Obviously I'm no expert but it certainly is looking to my uneducated eye as if the base function tray is the problem--else wouldn't I be able to open a serial communication with it?

Given that there are at least three cards that make up the main unit of the BCM (the main board, the daughter board riser, the daughter board itself) I begin to wonder what to order as a replacement.
 
We've seen this hundreds of times over the years! Your hard drive is fried! Just get a replacement from an Avaya dealer and replace it.

If you can get your hands on an image CD, you could get a blank drive and re-image it yourself but those old 20Mb drives are getting hard to find.

The reason that the system telephony is working is because that info is loaded onto the MSC card and will stay there until you re-initialize the system (like when you put in a new drive). All other applications are run directly from the hard drive. That's why your voicemail is not accesible or why you can't access the system via the serial port. There's a whole host of services that are stored on the hard drive and must be loaded into memory before they can be used.

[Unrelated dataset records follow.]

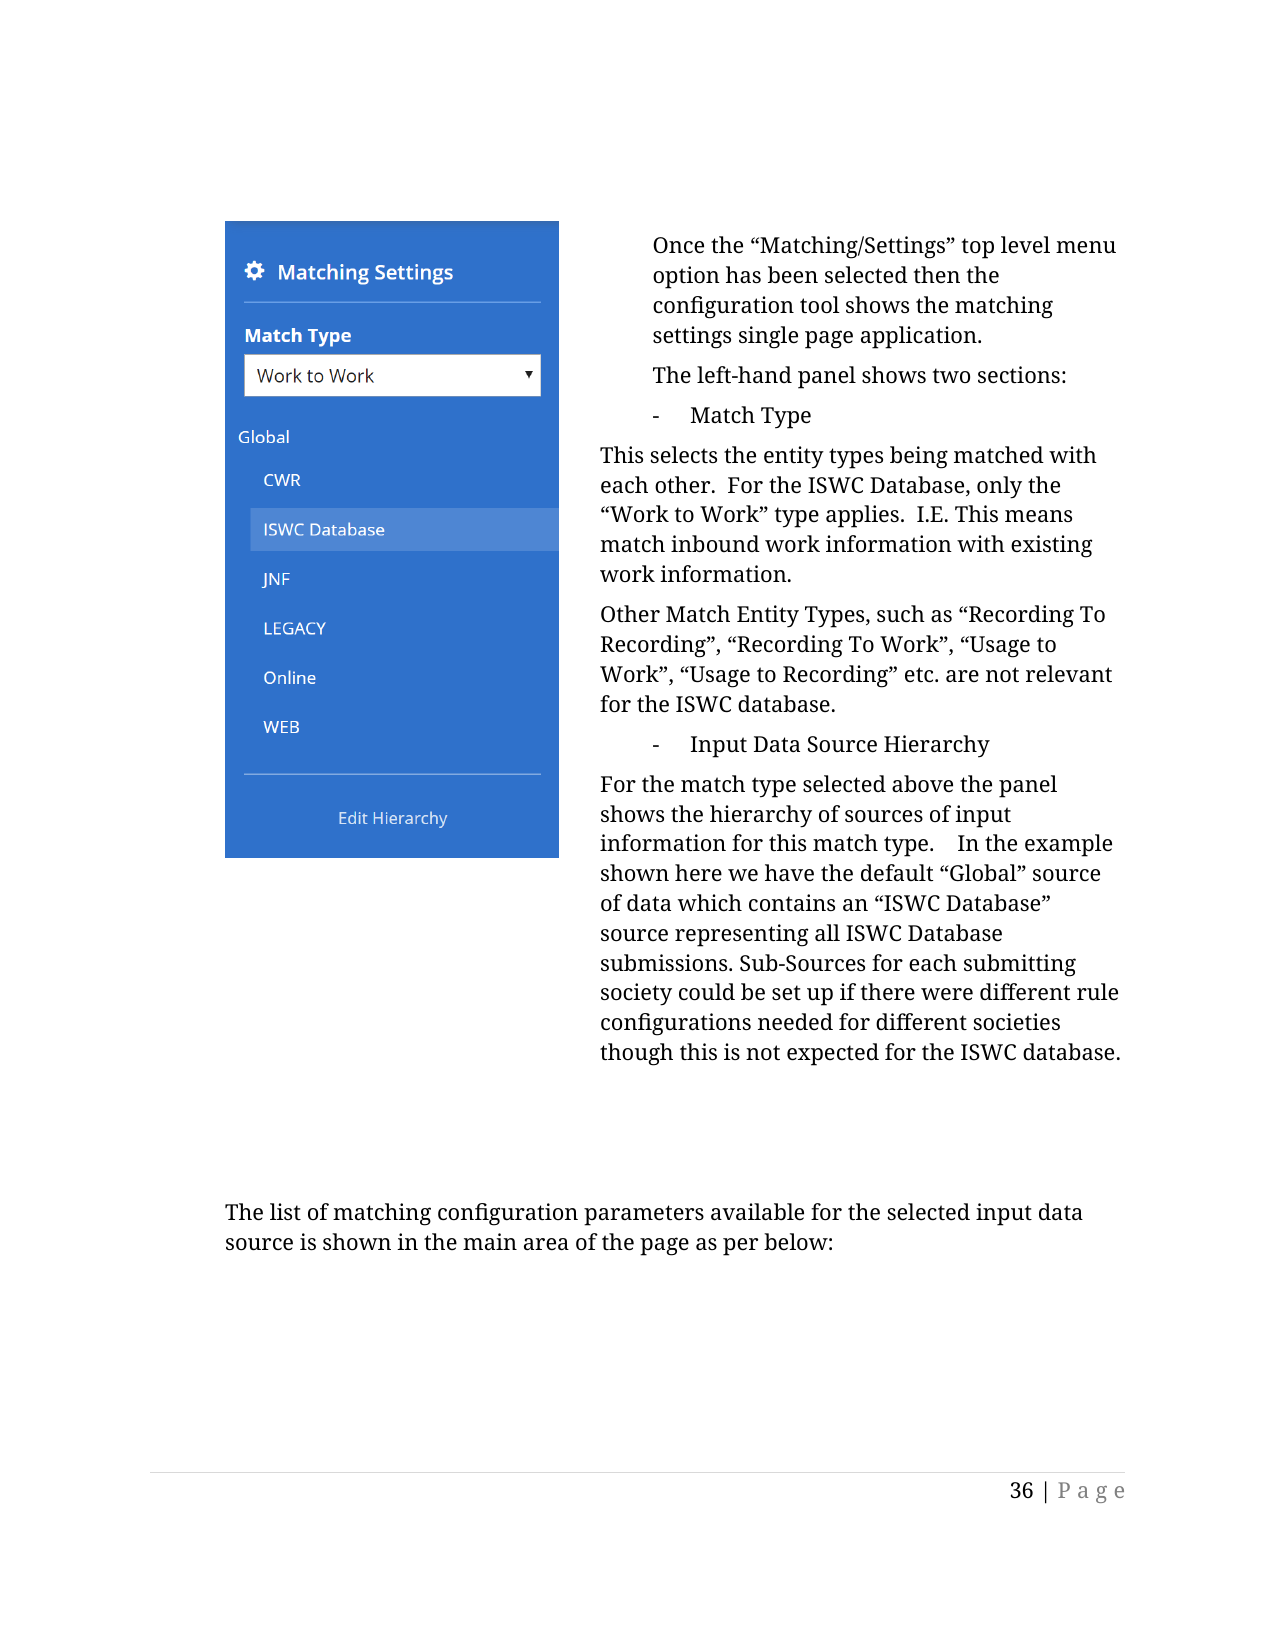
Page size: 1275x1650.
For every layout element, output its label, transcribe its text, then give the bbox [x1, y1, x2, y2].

text This selects the entity types being matched with each other. For the ISWC Database, only the “Work to Work” type applies. I.E. This means match inbound work information with existing work information. [600, 440, 1125, 589]
text For the match type selected above the panel shows the hierarchy of sources of input information for this match type. In the example shown here we have the default “Global” source of data which contains an “ISWC Database” source representing all ISWC Database submissions. Sub-Sources for each submitting society could be set up if there were different rule configurations needed for different societies though this is not expected for the ISWC database. [600, 769, 1125, 1067]
list Input Data Source Hierarchy [559, 729, 1125, 758]
list Match Type [559, 400, 1125, 429]
picture [225, 220, 559, 858]
text Once the “Matching/Settings” top level menu option has been selected then the configuration tool shows the matching settings single page application. [559, 230, 1125, 349]
text The left-hand panel shows two sections: [559, 360, 1125, 389]
text Other Match Entity Types, such as “Recording To Recording”, “Recording To Work”, “Usage to Work”, “Usage to Recording” etc. are not relevant for the ISWC database. [600, 599, 1125, 718]
text The list of matching configuration parameters available for the selected input data source is shown in the main area of the page as per below: [225, 1197, 1125, 1257]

If the drive isn't booting up, then those services cannot be run. Only telephony will continue to operate after reboots because the program is resident on the MSC card.
 
I've been waiting for parts and got the first one today from eBay. It's a full base function tray complete with everything but the modules (i.e. there's a hard drive, power supply, case).

First I powered it up and it the hard drive indicator certainly behaves differently from my failed BCM 200: it flickers at boot and then shows lots of activity as the device boots up and loads.

Next I plugged my hard drive from the failed BCM into this new BFT and it behaves like it did with the new hard drive that came with the new BCM. Lots of activity. The only catch is the BCM appears to reboot over and over. I'm not sure if that's because the old BCM was at 3.7 and the new at 3.6, the lack of the modules that the old/failed BCM had, or what.

But doesn't this make one think that it's the old BFT that is bad and not the old hard drive?

I'm still waiting on a hard drive that's configured with 3.7 on it.
 
I'm trying to be careful, as I work through the repair process, and I don't want to lose anything I don't have to. I've already imaged my hard drive but I was wondering--is there anyway to make an exact duplicate of whatever configuration my BCM is running on right now? Would I somehow duplicate the thing that looks like a compact flash card? Just trying to be cautious.
 
Finally got serial communications working! I literally had to break out the multimeter and soldering iron to get a functional null modem cable working but now I can watch the new system I got from eBay boot up with all the service starting messages.

I stand corrected about my old hard drive--while the lights flicker differently on the new system there is no output on the serial interface so I conclude that that hard drive is, indeed, toast.